» Pt paź 29, 2010 7:04
Re: Malwinka DT Naya/Fredzia DT mar9/Leonek DS zuza!:))
wklejam z mojego wątku:
Klarusia dobrze zniosła operację, Krzyś z nia był. Nie oglądałam jej pysia ale podobno większość ząbków ma usunięte, zostało kilka, takich w najlepszym stanie. Niunia juz wczoraj chciała jeść, nie powinna ale ciut-ciut jej dałam no i oczywiście głaskałam, coraz bardziej lubi głaski i przy głaskach pręży się i mruczy, mruczy, mruczy
Fredzia po sterylce sie bardzo wyciszyła i zrobiła sie extra-miziankowa, ciągle za mną chodzi, ociera się i oczkami prosi: weź mnie na rączki, miziaj mnie, miziaj. Wieczorem przyszła do mnie na łóżko, głaskałam a ona wywaliła brzusio do góry, łapki rozłożyła i aż oczka przymknęła z zadowoleniem a ja, cóż, nie miałam wyboru głaskałam to wywalone brzusio.
Kropek mnie rozbraja tymi swoimi pozami, on tak dekoracyjnie sie zawsze układa, taki słodziak z niego, jaka to frajda patrzeć, jak leży np. na fotelu podwoziem do góry ale tak dosłownie jak kobieta na fotelu u ginekologa
Tomcio, jak fryga, energia go rozpiera, wszędzie go pełno, biega z Bobulinkiem albo innymi kotami no i przy miskach jest oczywiście pierwszy.
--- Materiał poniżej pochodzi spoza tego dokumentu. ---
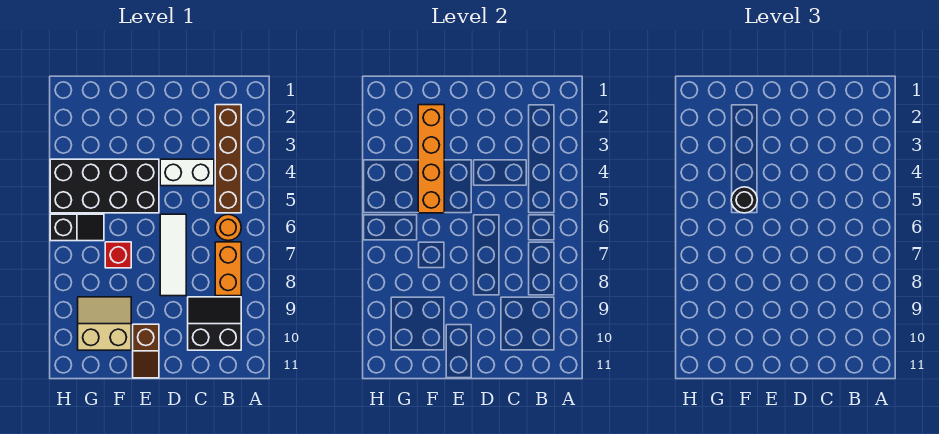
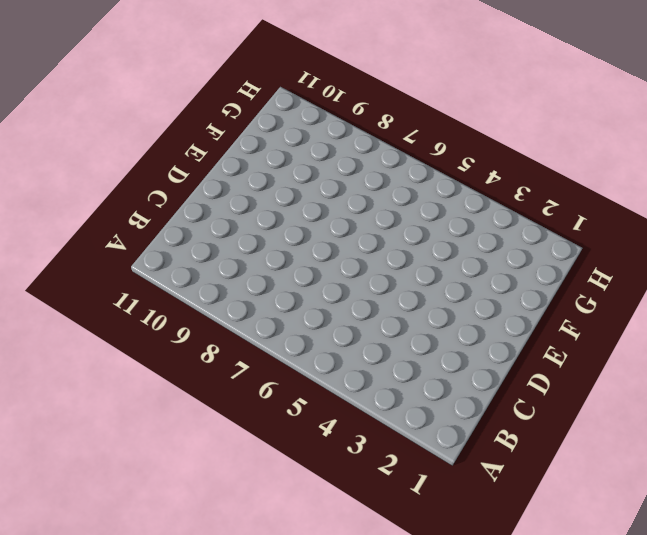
none -> brown brick B2:B5 level 1
none -> orange round brick B6 level 1
none -> orange brick B7:B8 level 1

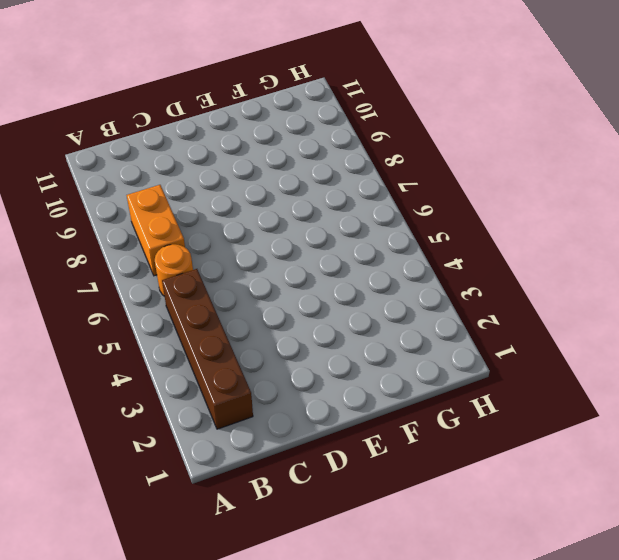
none -> black slope B9:C10 level 1 top 10
none -> white brick C4:D4 level 1
none -> white tile D6:D8 level 1

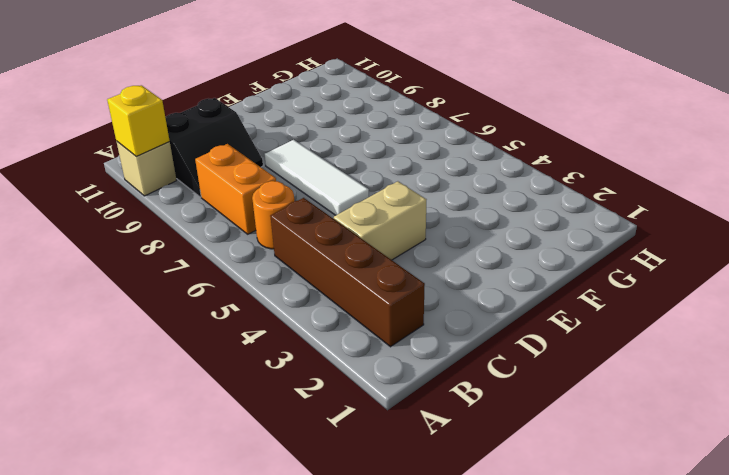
tan brick A10 level 1 -> none
yellow brick A10 level 2 -> none
tan brick C4:D4 level 1 -> white brick C4:D4 level 1
none -> black brick E4:H5 level 1
none -> brown slope E10:E11 level 1 top 10
none -> red brick F7 level 1

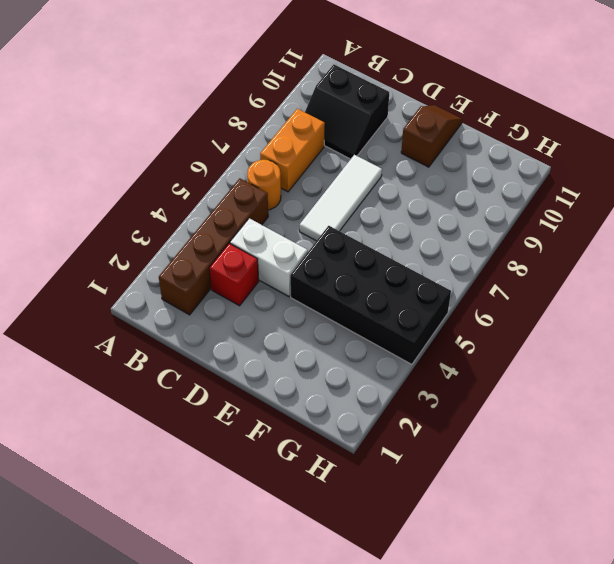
red brick C3 level 1 -> red brick F7 level 1
none -> tan slope F9:G10 level 1 top 10
none -> black slope G6:H6 level 1 top H
none -> orange brick F2:F5 level 2

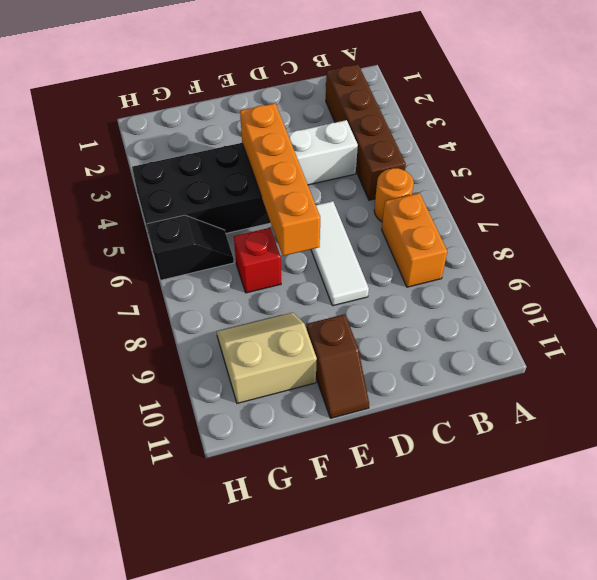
orange brick E4:E7 level 2 -> orange brick F2:F5 level 2
none -> black slope B9:C10 level 1 top 10
none -> black round brick F5 level 3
Docuś dalej jak ptaszek je, malutko, boczki mu nie chcą się wypełnić, przy jedzeniu muszę go zachęcać, jak dziecko.
No i niestety dalej któreś podlewa mi łóżko, jeszcze nie ukończyłam śledztwa więc nie znam winowajcy, psikam to miejsce octem ale nie na wiele to się zda. Muszę jakiś inny odstraszać dawać no i zacząć to miejsce przykrywać jakąś folią.